For some reason the penny didn't drop that you were out to sim the action movie genre rather than a particular interpretation of 'reality'. Doh!

Okay, with round durations ramping up and mods following suit, you get an increase in game pace. You can do more in a round, and you're more likely to achieve a successful attack. However, the only thing you can do more of is move – is that right? If you don't get an increasing number of actions, which would slow things down again and defeat the whole object of ramping, would you want to sim the effect?

What about compound actions or turning multiple actions into multiple action types? Say you have a  player describing what their character is going to try and do in a round.

"I'm going to pop up and spray fire up at the shooters on the bridge while running through the wreckage to that pickup truck. Then I'm going to try and jump on the back, take a bead on the guy fiddling with the rocket launcher at the bottom of the access ladder for a second, and see if I can pop a three round burst into his centre of mass."

The player makes one roll for their combat actions and divides the result up the result (damage or whatever) between the two combat actions, spraying fire at the guys on the bridge and trying to gun down the guy with the rocket launcher. Maybe they would need to use a second action (action type) if they've got one on running through wreckage and jumping on the pickup truck and divide results there too.

Could that work out?

Bert

btrc

QuoteWhat about compound actions or turning multiple actions into multiple action types? Say you have a  player describing what their character is going to try and do in a round.

If you can end up doing too many things that require die rolls in a "round", then you won't be speeding things up any. I think that people will be limited to one combat action, one movement action, though these can be increasingly complex in scope, they should thematically be a single "task" that can resolve with a single die roll. So, you could do the "run to truck, open the door, climb in and start it" as one action, or "shoot a bunch of zombies" as one action. The latter however, would take a penalty. Instead of using the expanded time scale modifier to guarantee a "kill", you are spreading out your effort. If you succeed at your single "shoot a bunch of zombies" roll, you take down a bunch of zombies, but if you fail, you merely wing a bunch of them without removing any from the fight.

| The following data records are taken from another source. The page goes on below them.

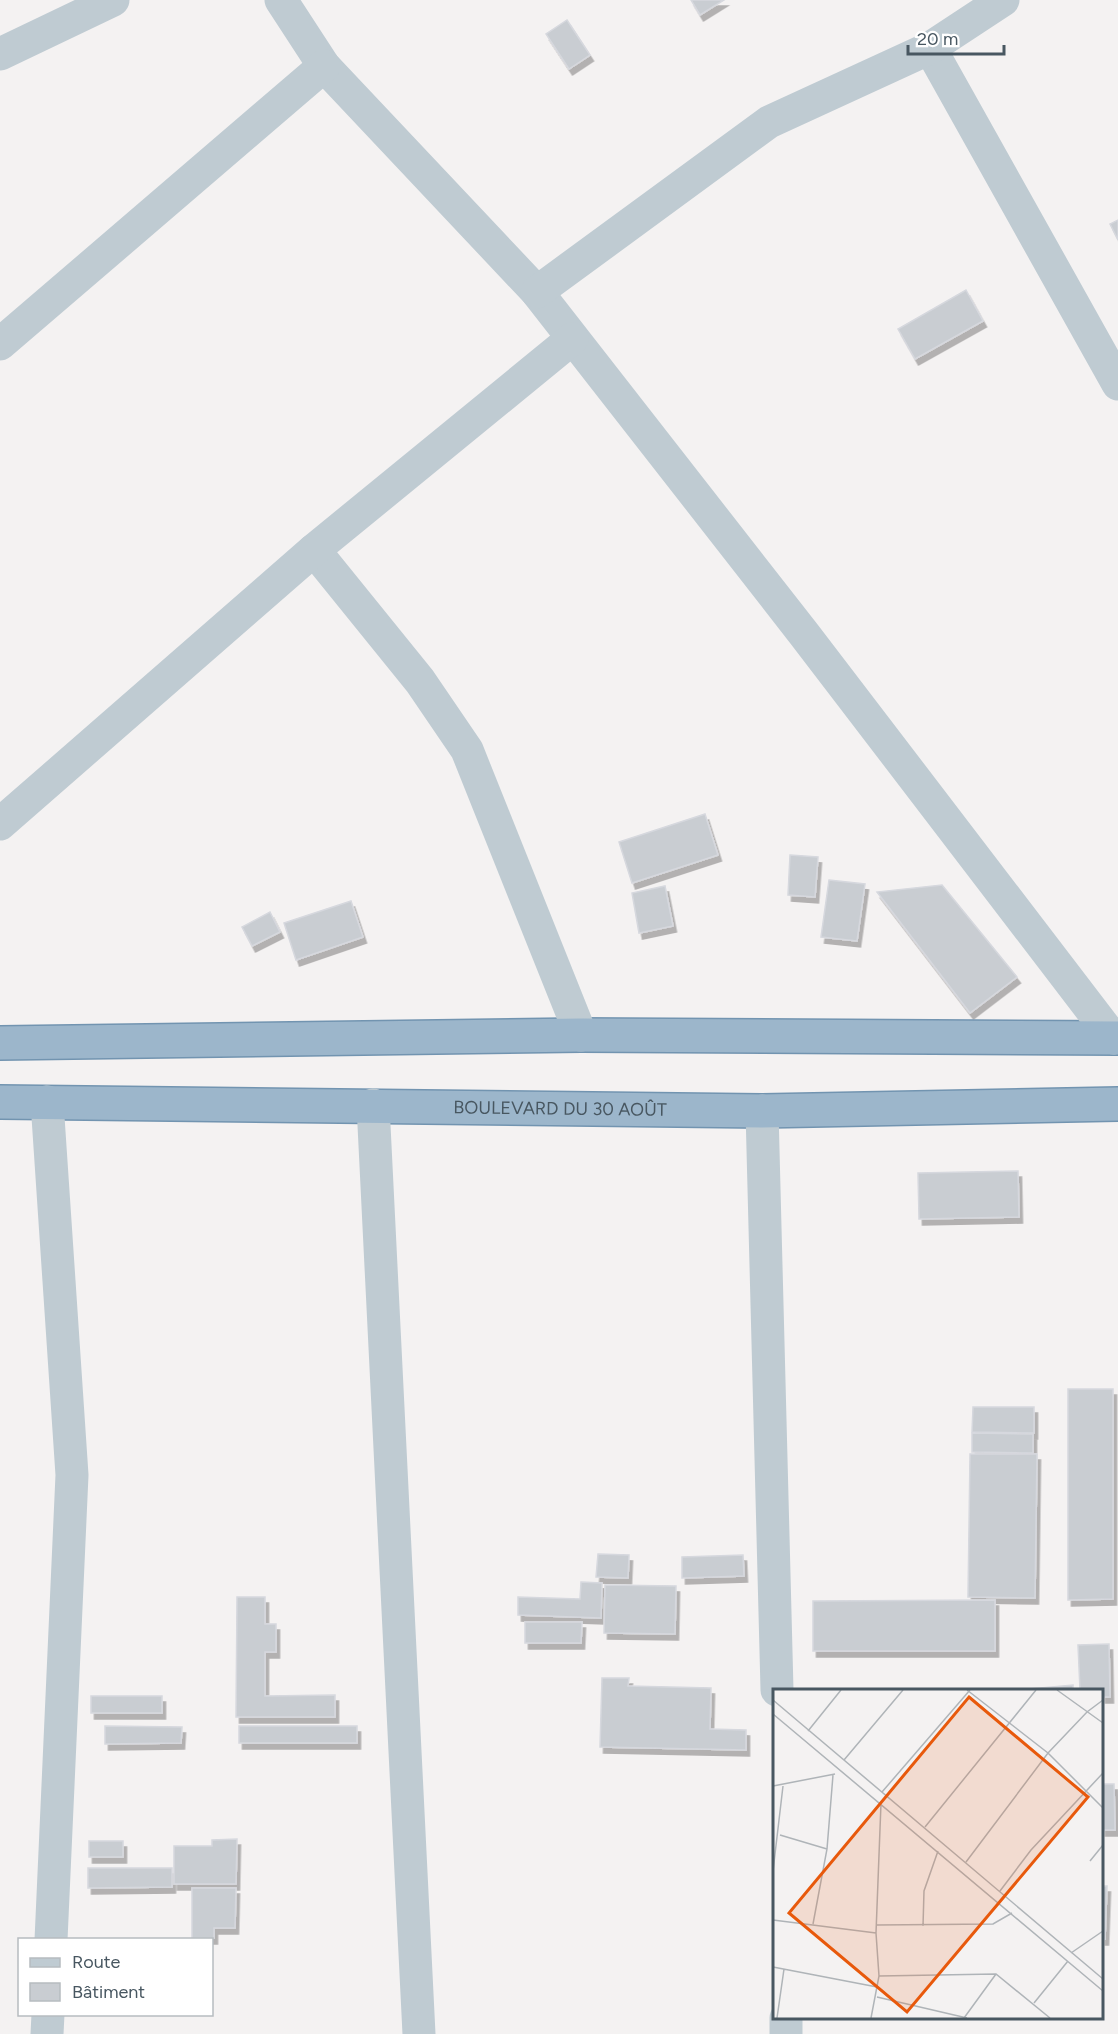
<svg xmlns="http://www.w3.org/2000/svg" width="1118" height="2034" font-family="Figtree,sans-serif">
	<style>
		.building { fill: #c9cdd2; stroke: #d6d8de; stroke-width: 1.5; filter: url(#shadow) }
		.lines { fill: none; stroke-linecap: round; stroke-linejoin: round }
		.trunk-casing { stroke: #7294b0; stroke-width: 36 }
		.minor { stroke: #bfcbd2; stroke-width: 33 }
		.trunk { stroke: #9cb6cb; stroke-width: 33 }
		.labels { text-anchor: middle; stroke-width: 6; stroke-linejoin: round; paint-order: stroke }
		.street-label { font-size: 18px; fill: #485761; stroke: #fff }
		.inset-road { fill: none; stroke: #afb4b8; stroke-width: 1.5 }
		.view { fill: #e8590c; fill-opacity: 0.15; stroke: #e8590c; stroke-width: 3 }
		.inset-edge { fill: none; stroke: #485761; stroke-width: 3 }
	</style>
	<defs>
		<filter id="shadow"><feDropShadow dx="3.5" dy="6" stdDeviation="0" flood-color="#0004"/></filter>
	</defs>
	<rect width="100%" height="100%" fill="#f4f2f2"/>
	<!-- building -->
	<g class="building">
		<path d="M 691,0 L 724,0 L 700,15 Z"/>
		<path d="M 567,20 L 590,55 L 569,69 L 546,34 Z"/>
		<path d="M 1118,220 L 1118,240 L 1110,224 Z"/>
		<path d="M 966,290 L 983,321 L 915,359 L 898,329 Z"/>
		<path d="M 705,814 L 718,855 L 632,883 L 619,842 Z"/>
		<path d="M 790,855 L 818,857 L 815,897 L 788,895 Z"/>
		<path d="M 829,880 L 865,884 L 857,941 L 821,937 Z"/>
		<path d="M 942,885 L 1017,977 L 970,1013 L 877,892 Z"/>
		<path d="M 665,886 L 673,926 L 639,933 L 632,893 Z"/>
		<path d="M 351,901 L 363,937 L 296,960 L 284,923 Z"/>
		<path d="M 270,912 L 280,932 L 252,946 L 242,927 Z"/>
		<path d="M 1018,1171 L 1019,1217 L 919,1219 L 918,1173 Z"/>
		<path d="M 1068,1389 L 1113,1389 L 1113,1599 L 1068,1600 Z"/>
		<path d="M 973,1407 L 1034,1407 L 1034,1433 L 972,1432 Z"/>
		<path d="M 972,1433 L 1033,1434 L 1033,1453 L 972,1452 Z"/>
		<path d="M 970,1454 L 1037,1454 L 1035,1598 L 968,1597 Z"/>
		<path d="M 598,1554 L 629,1555 L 628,1578 L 596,1577 Z"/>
		<path d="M 743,1555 L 744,1576 L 682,1578 L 682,1557 Z"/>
		<path d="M 581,1582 L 602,1583 L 601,1618 L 518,1615 L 518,1597 L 580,1599 Z"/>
		<path d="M 605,1585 L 676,1586 L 675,1634 L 604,1633 Z"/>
		<path d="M 237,1597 L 265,1597 L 265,1624 L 276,1624 L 276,1652 L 265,1652 L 265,1696 L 335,1695 L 335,1717 L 236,1717 Z"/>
		<path d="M 995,1600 L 995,1651 L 813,1651 L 813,1601 Z"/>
		<path d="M 525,1622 L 582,1622 L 581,1643 L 525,1643 Z"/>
		<path d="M 1109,1644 L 1110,1697 L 1102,1697 L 1102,1690 L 1080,1690 L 1078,1645 Z"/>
		<path d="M 602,1678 L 629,1678 L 628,1686 L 711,1688 L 710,1729 L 746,1730 L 746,1750 L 600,1747 Z"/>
		<path d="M 1073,1685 L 1073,1690 L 1018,1690 Z"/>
		<rect x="91" y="1696" width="71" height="17"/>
		<path d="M 105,1726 L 182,1727 L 181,1743 L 105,1744 Z"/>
		<rect x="239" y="1726" width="118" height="17"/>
		<path d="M 1102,1784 L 1114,1784 L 1115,1830 L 1102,1830 Z"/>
		<path d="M 237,1839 L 236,1884 L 174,1884 L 174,1846 L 212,1846 L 212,1840 Z"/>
		<rect x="89" y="1841" width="34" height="16"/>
		<path d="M 88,1868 L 172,1868 L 172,1887 L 88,1888 Z"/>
		<path d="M 1102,1886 L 1107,1886 L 1105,1939 L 1102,1939 Z"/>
		<path d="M 192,1888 L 236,1888 L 235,1928 L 214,1928 L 214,1938 L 192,1938 Z"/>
	</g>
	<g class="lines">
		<defs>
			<g id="trunk">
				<path d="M 0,1043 L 581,1035 L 1118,1038"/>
				<path id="s1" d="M 0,1102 L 762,1111 L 1118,1104"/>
			</g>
		</defs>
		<!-- trunk casing -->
		<use href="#trunk" class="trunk-casing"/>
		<!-- minor -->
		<g class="minor">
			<path d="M 281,0 L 324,66 L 537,292 L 804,634 L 1113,1038"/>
			<path d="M 930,48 L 1118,384"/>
			<path d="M 0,54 L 113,0"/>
			<path d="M 537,292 L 769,122 L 930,48 L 1003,0"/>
			<path d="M 0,344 L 324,66"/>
			<path d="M 314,550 L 420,681 L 467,750 L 581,1035"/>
			<path d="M 0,824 L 314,550 L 572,339"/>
			<path d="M 47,1102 L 72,1475 L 51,1940"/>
			<path d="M 373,1105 L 419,2034"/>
			<path d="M 762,1111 L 777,1690"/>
			<path d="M 786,2018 L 786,2034"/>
			<path d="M 47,2034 L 48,2014"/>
		</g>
		<!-- trunk -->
		<use href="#trunk" class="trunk"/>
	</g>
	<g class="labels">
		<!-- street labels -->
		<g class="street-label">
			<text dy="6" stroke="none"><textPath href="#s1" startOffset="560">BOULEVARD DU 30 AOÛT</textPath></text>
		</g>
	</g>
	<!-- overview -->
	<g transform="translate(773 1689)">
		<rect width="330" height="330" fill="#f4f2f2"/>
		<path class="inset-road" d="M 194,1 L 275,64 L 330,119M 284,1 L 330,34M 0,11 L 330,290M 0,25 L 330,302M 35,42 L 68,1M 71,71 L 130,1M 0,97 L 62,85M 109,103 L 197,1M 152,138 L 263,1M 7,146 L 54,160M 317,172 L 330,156M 193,173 L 275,64 L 314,23 L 330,11M 0,182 L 10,97M 227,202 L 258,161 L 330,84M 0,231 L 103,244M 40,235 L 54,160 L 60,86M 104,236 L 220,235 L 239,224M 150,237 L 151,202 L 165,162M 298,264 L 330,242M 0,278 L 104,298M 106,287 L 223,285 L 277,329M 104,308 L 194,329M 261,314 L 295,272M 4,329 L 11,280M 98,329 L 106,287 L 103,244 L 108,114M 191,329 L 223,285"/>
		<path class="view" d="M 196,8 L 315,108 L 134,323 L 16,224 Z"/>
		<rect width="330" height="330" class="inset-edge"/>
	</g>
	<!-- legend -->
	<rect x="18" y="1938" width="195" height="78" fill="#ffffff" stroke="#b6bcc0" stroke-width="1.5"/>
	<rect x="30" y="1958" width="30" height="9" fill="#bfcbd2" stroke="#b6bcc0" stroke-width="1.5"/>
	<text x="72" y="1968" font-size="18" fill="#485761">Route</text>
	<rect x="30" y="1983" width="30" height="18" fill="#c9cdd2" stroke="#b6bcc0" stroke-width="1.5"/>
	<text x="72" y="1998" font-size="18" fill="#485761">Bâtiment</text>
	<!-- scale -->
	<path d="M908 45v9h96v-9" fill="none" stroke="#485761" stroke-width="3"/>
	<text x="917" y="45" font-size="18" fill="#485761" stroke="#ffffff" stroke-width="4.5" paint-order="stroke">20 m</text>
</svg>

This is one of those things where I'll have to quantify the rules and test it out. Right now it is all theoretical. I don't know of any system that actually does this. Right now I'm just getting feedback to see if it had any obvious "dead in water" flaws. It doesn't seem to, so I'll probably codify it and see how well it works in my pet rpg system (EABA).

Greg

Chronologist

I really like the idea of each round being twice as long as the previous, up to a point. 1 sec, 2, 4, 8, 16, 32, 64, 128, 256, 512... round ten or so is going to take 8 and a half minutes. How about the time frames are 5 sec, 10 sec, 15 sec, 30 sec, 1 min, 2 min, 4 min, and thereafter in increments of 5 minutes (5, 10, 15, 20, 25 etc.). That way time really speeds up, but not to the point where the 15th round is going to be four and a half HOURS long. Short term, your current system works, but if for any reason combat drags out, then it slows down considerably.

Granting bonuses to move and attack seem alright, though it does force players to be agressive, since you can't "weather the storm", so to speak. I'm not a big fan of forcing players' actions. I think that if the bonus/minus was 1, not each round, that it would give players more time to figure out their action plan, or at least let them stay defensive for a little longer.